Sydney, Thomson: Sydney Thomson ACR, is a conservator of Japanese Paintings at the Restorient Studio, located in the old University city of Leiden, The Netherlands. Sydney was born in Enniskillen, Co. Fermanagh.
“I gathered tiny reeds on a Dutch Polder for a St Brigid’s Cross. From Bardwell’s words 'anxious to garner reeds for Brigid's Cross, bending' I created the image 'The Gatherers'.”
Lorna Watkins: Originally from Straffan, Co. Kildare, I studied art in Thomastown, Edinburgh and Dublin. Moved to North Sligo 19 years ago where I love to live and work.
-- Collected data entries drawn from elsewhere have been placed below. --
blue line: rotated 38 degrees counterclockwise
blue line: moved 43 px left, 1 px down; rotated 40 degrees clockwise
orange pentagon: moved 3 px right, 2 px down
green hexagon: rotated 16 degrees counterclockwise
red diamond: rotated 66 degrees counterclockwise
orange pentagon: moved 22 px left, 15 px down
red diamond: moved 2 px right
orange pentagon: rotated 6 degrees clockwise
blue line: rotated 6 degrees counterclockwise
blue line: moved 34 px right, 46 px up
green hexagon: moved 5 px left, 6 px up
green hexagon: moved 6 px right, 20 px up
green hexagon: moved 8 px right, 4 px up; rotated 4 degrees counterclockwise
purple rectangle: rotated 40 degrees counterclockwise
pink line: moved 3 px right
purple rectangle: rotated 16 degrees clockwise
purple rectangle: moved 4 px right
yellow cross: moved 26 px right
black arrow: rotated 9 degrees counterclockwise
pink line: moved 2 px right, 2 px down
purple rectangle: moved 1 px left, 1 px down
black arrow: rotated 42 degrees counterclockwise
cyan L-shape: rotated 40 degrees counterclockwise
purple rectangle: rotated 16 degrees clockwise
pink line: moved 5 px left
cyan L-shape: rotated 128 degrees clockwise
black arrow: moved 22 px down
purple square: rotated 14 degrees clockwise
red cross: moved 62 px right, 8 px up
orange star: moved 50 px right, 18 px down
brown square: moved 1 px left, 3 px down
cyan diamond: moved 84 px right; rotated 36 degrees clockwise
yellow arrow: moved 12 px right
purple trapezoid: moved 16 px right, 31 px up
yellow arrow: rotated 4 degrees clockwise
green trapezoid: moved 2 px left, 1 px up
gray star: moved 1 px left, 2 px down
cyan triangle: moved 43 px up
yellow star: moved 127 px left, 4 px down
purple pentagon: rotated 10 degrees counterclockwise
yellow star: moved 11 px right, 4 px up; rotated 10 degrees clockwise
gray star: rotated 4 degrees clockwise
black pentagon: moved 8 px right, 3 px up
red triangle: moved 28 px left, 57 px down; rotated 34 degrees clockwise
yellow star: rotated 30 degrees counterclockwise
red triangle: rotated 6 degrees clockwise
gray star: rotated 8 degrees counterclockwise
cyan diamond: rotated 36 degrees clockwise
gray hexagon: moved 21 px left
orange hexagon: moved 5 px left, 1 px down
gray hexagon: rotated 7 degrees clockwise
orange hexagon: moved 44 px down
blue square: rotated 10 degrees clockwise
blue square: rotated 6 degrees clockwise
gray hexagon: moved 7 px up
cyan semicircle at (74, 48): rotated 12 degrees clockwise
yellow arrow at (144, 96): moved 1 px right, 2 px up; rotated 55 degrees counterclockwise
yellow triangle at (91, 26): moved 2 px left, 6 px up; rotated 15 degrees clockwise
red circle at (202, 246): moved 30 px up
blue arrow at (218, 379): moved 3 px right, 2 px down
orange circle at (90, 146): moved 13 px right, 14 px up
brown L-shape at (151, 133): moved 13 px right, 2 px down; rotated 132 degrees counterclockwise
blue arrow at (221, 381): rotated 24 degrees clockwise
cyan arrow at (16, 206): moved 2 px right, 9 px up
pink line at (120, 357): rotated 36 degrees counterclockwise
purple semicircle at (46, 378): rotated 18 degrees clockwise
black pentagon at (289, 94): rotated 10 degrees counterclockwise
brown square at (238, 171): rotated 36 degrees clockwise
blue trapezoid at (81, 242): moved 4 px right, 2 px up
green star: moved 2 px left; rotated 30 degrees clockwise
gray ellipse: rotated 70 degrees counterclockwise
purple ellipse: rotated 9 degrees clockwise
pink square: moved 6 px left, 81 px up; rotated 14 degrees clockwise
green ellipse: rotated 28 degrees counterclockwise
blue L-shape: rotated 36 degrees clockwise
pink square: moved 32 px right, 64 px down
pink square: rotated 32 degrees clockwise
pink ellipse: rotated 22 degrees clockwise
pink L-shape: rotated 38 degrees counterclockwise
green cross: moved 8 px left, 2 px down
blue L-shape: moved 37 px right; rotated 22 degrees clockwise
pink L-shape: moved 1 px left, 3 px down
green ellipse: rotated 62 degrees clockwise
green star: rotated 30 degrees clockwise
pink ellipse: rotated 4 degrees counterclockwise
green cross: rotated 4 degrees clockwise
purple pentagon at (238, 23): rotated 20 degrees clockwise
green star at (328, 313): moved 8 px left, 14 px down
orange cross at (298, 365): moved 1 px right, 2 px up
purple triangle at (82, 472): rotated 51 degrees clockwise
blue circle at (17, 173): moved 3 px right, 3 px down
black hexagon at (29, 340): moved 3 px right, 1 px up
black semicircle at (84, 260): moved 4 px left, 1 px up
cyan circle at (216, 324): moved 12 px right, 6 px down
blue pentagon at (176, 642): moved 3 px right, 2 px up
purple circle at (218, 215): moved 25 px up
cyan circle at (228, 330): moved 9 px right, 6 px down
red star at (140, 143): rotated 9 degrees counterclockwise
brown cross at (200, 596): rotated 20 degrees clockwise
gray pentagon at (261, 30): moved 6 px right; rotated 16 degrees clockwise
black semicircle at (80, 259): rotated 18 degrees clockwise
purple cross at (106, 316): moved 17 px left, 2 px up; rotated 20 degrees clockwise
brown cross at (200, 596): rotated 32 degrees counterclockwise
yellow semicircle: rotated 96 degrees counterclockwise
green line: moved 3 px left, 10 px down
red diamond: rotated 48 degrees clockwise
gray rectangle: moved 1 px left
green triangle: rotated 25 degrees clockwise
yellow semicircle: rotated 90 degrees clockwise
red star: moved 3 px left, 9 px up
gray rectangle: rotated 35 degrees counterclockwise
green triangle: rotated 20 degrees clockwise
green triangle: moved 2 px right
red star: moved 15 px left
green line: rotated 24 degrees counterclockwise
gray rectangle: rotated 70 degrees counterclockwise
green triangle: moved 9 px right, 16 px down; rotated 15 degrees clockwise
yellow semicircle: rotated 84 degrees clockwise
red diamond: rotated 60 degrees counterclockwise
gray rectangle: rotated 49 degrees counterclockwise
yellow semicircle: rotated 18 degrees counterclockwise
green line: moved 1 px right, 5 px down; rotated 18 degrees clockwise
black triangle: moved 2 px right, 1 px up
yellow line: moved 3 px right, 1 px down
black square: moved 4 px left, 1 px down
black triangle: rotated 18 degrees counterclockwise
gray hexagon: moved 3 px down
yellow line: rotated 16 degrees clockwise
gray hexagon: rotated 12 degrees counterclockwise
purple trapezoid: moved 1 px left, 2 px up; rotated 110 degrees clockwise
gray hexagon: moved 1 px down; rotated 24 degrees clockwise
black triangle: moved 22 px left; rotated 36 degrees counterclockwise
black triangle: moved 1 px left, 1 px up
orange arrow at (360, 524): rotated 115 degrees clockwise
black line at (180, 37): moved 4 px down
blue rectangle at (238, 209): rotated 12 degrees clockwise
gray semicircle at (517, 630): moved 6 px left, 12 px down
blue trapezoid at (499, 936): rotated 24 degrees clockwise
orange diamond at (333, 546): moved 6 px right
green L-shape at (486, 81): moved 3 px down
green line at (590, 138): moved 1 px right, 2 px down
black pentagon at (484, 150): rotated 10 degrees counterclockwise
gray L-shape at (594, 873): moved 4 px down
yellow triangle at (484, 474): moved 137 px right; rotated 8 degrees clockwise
A dear friend asked me to document and honour her journey dealing with breast cancer through painting. I drew a parallel between her and Brigid, who were both strong in the face of adversity.
Heidi Wickham: Born in The Black Mountains of South Wales in 1966, Heidi moved to England and grew up in Surrey. First attending West Surrey College of Art and Design for her foundation year followed by BA(Hons) in FA. Heidi has lived in Sligo for 26 years.
“As a predominately animal artist, I was keen to find a connection between Brigid and an animal. Researching, I found a story of her and a fox she trained. My close connection with all animals and the empowerment they bring, led me to make Brigid’s Fox.”